Speaker Events - Wednesday, July 25, 2012
Coomaraswamy: Healing Requires a Partnership between Lawyers and Artists
“Healing requires a partnership between lawyers and artists,” said Radhika Coomaraswamy, the outgoing Special Representative of the Secretary General (SRSG) for Children and Armed Conflict.
“Lawyers because we need justice… but artists too; a society begins to heal when its creative energy begins to flow again, both in the individual and state level.”
Ms. Coomaraswamy spoke on July 25, 2012 in an event co-hosted by the Permanent Mission of Belgium to the UN and by IPI. The event, titled “A Farewell Conversation,” would be Ms. Coomaraswamy’s last public address to the international community as SRSG for Children and Armed Conflict.
“In many ways I inherited a vision,” said Ms. Coomaraswamy. The vision called on the Security Council to play a more thematic role on issues surrounding children and armed conflict. “My task was really to implement this vision.”
In the past six years, Ms. Coomaraswamy and her office worked with UN agencies and partners to streamline their efforts to help children affected by war. Among other accomplishments, they established a monitoring and reporting system for the Security Council, created a country level task force to gather information, trained child protection teams, and implemented an action plan for perpetrators to be delisted from the Security Council list.
When asked by Jo Becker of Human Rights Watch what the biggest obstacles are for future progress, Ms. Coomaraswamy answered, “I would say the politics of the UN is the biggest obstacle… and the politics requires all of us to reassure states that this is not the end of the world, that these are important issues, and to build that trust.”
Ms. Coomaraswamy also spoke about the importance of art in the healing process of children in conflict and poverty. “Research is showing that in societies where there is no structured healing process, they’re more likely to return to war.”
Ms. Coomaraswamy shared stories of children who are healing from traumatizing experiences, including child soldiers in Sierra Leone who formed a theater company, children in Gaza and Sri Lanka who paint as therapy, and a girl in Sierra Leone who became a ballerina.
“The focus of creativity can help us overcome the horrors and destruction of war.”
In conversation with Ms. Coomaraswamy was Lukas Pairon, the General Director of the Ictus Ensemble, based in Brussels. Mr. Pairon discussed how music and art can be used as a humanitarian tool for development.
“It softens people, brings them closer to peaceful thoughts,” said Mr. Pairon.
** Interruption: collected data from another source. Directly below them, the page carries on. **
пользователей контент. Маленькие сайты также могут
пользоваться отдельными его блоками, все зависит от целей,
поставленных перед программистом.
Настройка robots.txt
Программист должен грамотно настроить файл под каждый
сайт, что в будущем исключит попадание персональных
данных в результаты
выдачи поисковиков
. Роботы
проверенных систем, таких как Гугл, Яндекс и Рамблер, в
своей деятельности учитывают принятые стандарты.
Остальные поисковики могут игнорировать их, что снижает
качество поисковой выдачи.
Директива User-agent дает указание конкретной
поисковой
Mr. Pairon explained that students who are actively learning an instrument also excel in other subjects. His organization donates instruments to children in impoverished areas in hopes to aid in their development.
“Artists play a very important role in creating the symbols, the climate, and space for peace and healing,” said Ms. Coomaraswamy. “I thought perhaps my last conversation should be about art.”
The event was moderated by Ambassador Jan Grauls of Belgium. Jérémie Labbé, IPI Senior Policy Analyst, gave welcoming remarks.